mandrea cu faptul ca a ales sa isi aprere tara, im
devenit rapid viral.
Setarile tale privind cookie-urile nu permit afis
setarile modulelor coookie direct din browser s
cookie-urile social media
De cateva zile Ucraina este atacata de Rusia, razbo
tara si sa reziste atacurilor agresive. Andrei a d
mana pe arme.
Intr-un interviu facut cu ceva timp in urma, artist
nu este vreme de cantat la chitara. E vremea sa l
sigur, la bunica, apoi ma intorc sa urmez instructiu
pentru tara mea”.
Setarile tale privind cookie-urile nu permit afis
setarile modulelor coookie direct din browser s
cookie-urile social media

• WORK REQUIRED
Each entry above has to be transcribed exactly as it appears.

• SOLUTION TO THIS PROBLEM
mandrea cu faptul ca a ales sa isi aprere tara, im
devenit rapid viral.
Setarile tale privind cookie-urile nu permit afis
setarile modulelor coookie direct din browser s
cookie-urile social media
De cateva zile Ucraina este atacata de Rusia, razbo
tara si sa reziste atacurilor agresive. Andrei a d
mana pe arme.
Intr-un interviu facut cu ceva timp in urma, artist
nu este vreme de cantat la chitara. E vremea sa l
sigur, la bunica, apoi ma intorc sa urmez instructiu
pentru tara mea”.
Setarile tale privind cookie-urile nu permit afis
setarile modulelor coookie direct din browser s
cookie-urile social media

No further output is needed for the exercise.